Exercise aim ->
Only the text of the records belongs in the answer; the pictures must be dropped.

▼

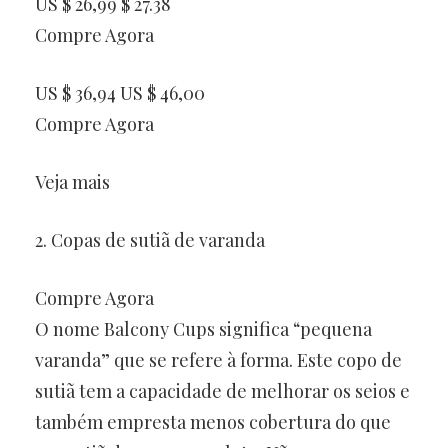
US $ 26,99 $ 27.38
Compre Agora
US $ 36,94 US $ 46,00
Compre Agora
Veja mais
2. Copas de sutiã de varanda
Compre Agora
O nome Balcony Cups significa “pequena
varanda” que se refere à forma. Este copo de
sutiã tem a capacidade de melhorar os seios e
também empresta menos cobertura do que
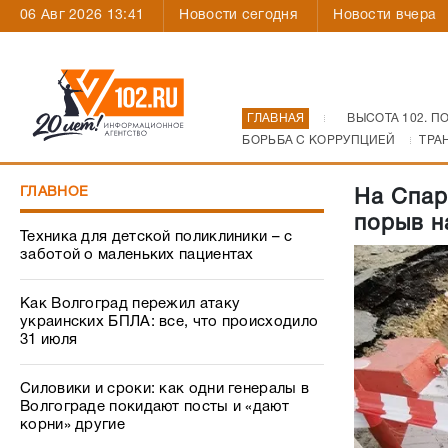
06 Авг 2026 13:41
Новости сегодня
Новости вчера
ГЛАВНАЯ
ВЫСОТА 102. П
БОРЬБА С КОРРУПЦИЕЙ
ТРА
ГЛАВНОЕ
На Спар
порыв н
Техника для детской поликлиники – с
заботой о маленьких пациентах
Как Волгоград пережил атаку
украинских БПЛА: все, что происходило
31 июля
Силовики и сроки: как одни генералы в
Волгограде покидают посты и «дают
корни» другие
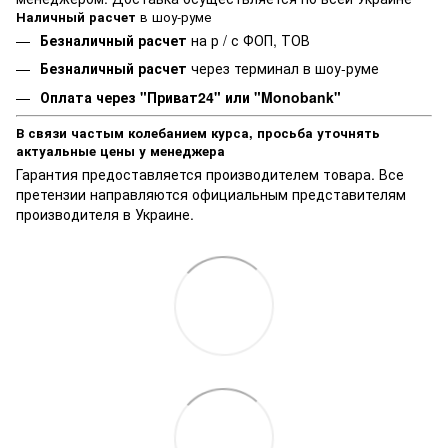
Наличный расчет
в шоу-руме
Безналичный расчет
на р / с ФОП, ТОВ
Безналичный расчет
через терминал в шоу-руме
Оплата через "Приват24" или "Monobank"
В связи частым колебанием курса, просьба уточнять
актуальные цены у менеджера
Гарантия предоставляется производителем товара. Все
претензии направляются официальным представителям
производителя в Украине.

▲

Finished task ->
US $ 26,99 $ 27.38
Compre Agora
US $ 36,94 US $ 46,00
Compre Agora
Veja mais
2. Copas de sutiã de varanda
Compre Agora
O nome Balcony Cups significa “pequena
varanda” que se refere à forma. Este copo de
sutiã tem a capacidade de melhorar os seios e
também empresta menos cobertura do que
06 Авг 2026 13:41
Новости сегодня
Новости вчера
ГЛАВНАЯ
ВЫСОТА 102. П
БОРЬБА С КОРРУПЦИЕЙ
ТРА
ГЛАВНОЕ
На Спар
порыв н
Техника для детской поликлиники – с
заботой о маленьких пациентах
Как Волгоград пережил атаку
украинских БПЛА: все, что происходило
31 июля
Силовики и сроки: как одни генералы в
Волгограде покидают посты и «дают
корни» другие
Наличный расчет
в шоу-руме
Безналичный расчет
на р / с ФОП, ТОВ
Безналичный расчет
через терминал в шоу-руме
Оплата через "Приват24" или "Monobank"
В связи частым колебанием курса, просьба уточнять
актуальные цены у менеджера
Гарантия предоставляется производителем товара. Все
претензии направляются официальным представителям
производителя в Украине.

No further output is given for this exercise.